Please copy out every line of text in the records below, word for word, leaving out the pictures.
□ □ □ □
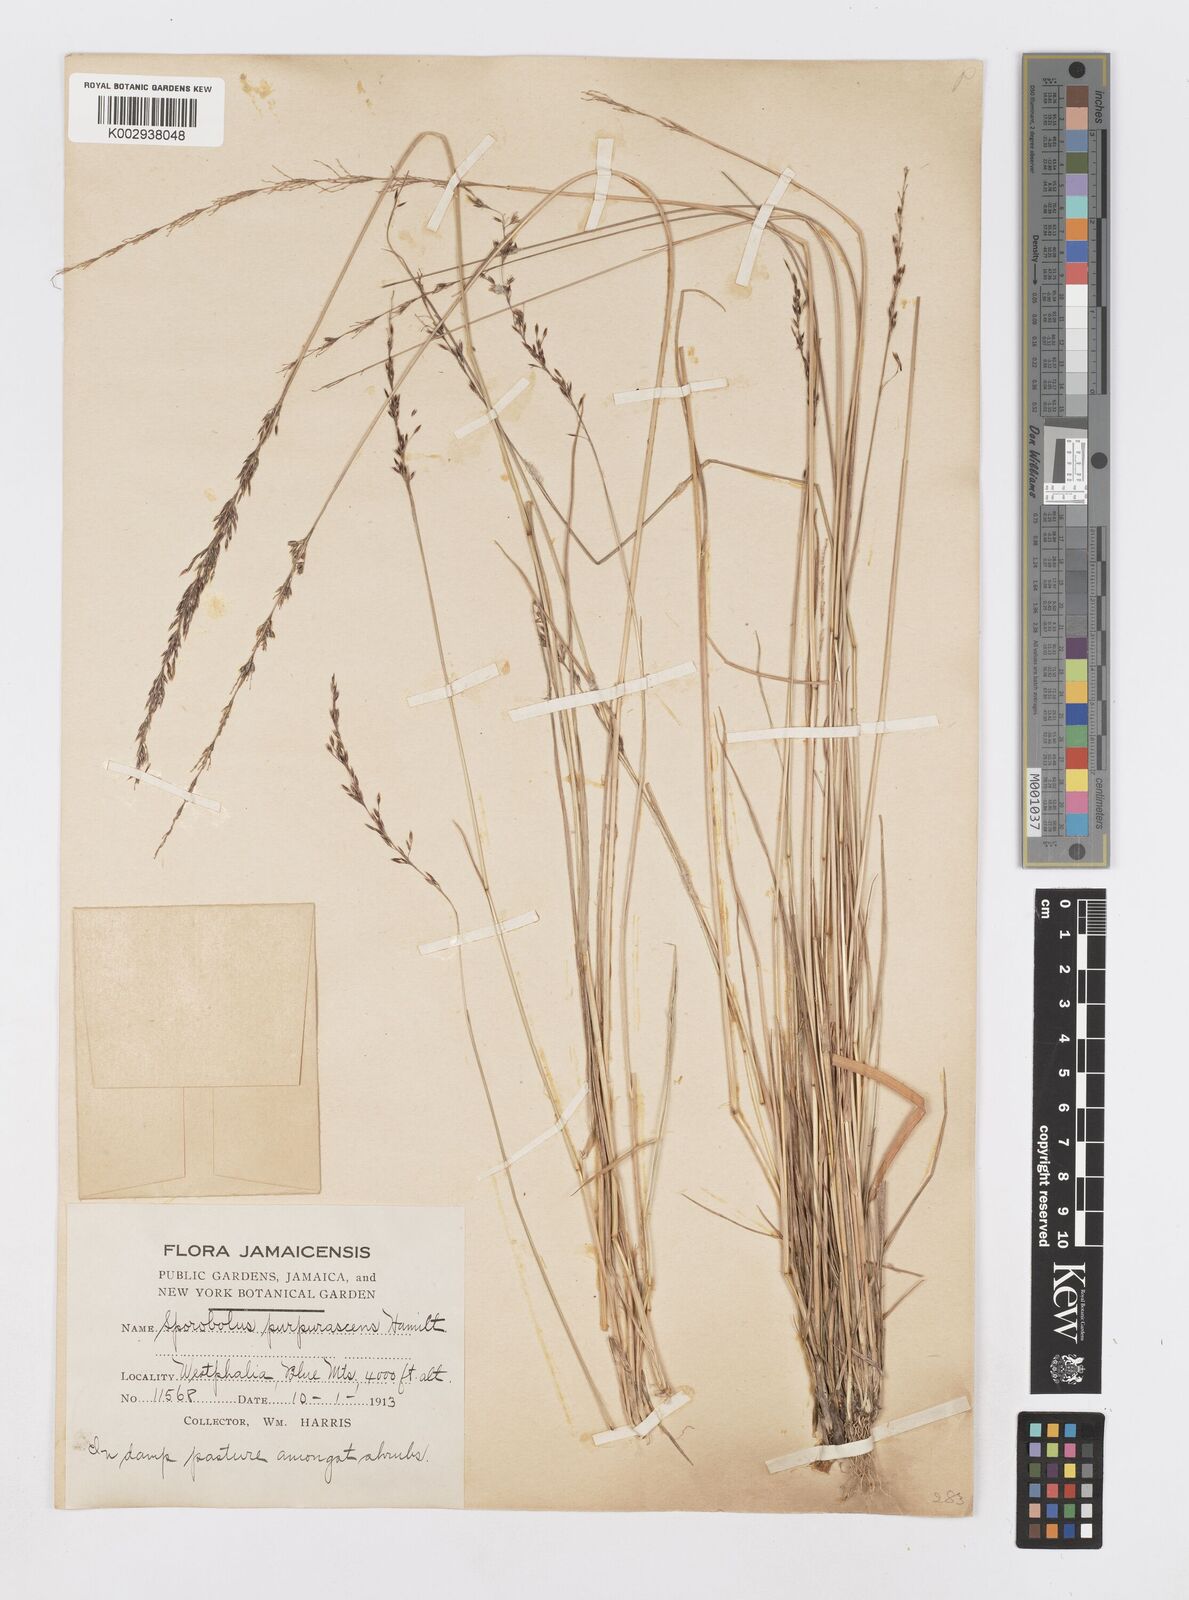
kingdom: Plantae
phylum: Tracheophyta
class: Liliopsida
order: Poales
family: Poaceae
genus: Sporobolus
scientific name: Sporobolus purpurascens
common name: Purple dropseed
□ □ □ □
### In response
kingdom: Plantae
phylum: Tracheophyta
class: Liliopsida
order: Poales
family: Poaceae
genus: Sporobolus
scientific name: Sporobolus purpurascens
common name: Purple dropseed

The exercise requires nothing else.